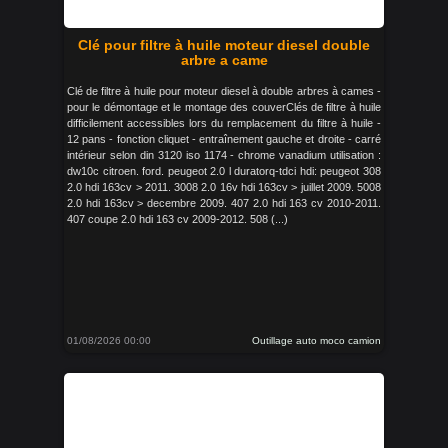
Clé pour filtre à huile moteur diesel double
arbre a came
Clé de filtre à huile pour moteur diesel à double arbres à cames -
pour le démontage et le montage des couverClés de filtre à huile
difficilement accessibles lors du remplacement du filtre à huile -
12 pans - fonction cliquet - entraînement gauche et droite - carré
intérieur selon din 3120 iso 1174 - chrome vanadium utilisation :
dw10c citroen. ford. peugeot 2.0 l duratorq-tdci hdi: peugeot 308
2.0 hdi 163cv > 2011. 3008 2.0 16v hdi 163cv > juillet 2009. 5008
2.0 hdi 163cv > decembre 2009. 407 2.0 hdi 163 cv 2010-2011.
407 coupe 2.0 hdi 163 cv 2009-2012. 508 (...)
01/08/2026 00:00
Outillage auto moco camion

_ _ _ _ _ _ _

*Work to be completed*
Restate the entries above word for word, keeping pictures out of the copy.

*Reply to the task*
Clé pour filtre à huile moteur diesel double
arbre a came
Clé de filtre à huile pour moteur diesel à double arbres à cames -
pour le démontage et le montage des couverClés de filtre à huile
difficilement accessibles lors du remplacement du filtre à huile -
12 pans - fonction cliquet - entraînement gauche et droite - carré
intérieur selon din 3120 iso 1174 - chrome vanadium utilisation :
dw10c citroen. ford. peugeot 2.0 l duratorq-tdci hdi: peugeot 308
2.0 hdi 163cv > 2011. 3008 2.0 16v hdi 163cv > juillet 2009. 5008
2.0 hdi 163cv > decembre 2009. 407 2.0 hdi 163 cv 2010-2011.
407 coupe 2.0 hdi 163 cv 2009-2012. 508 (...)
01/08/2026 00:00
Outillage auto moco camion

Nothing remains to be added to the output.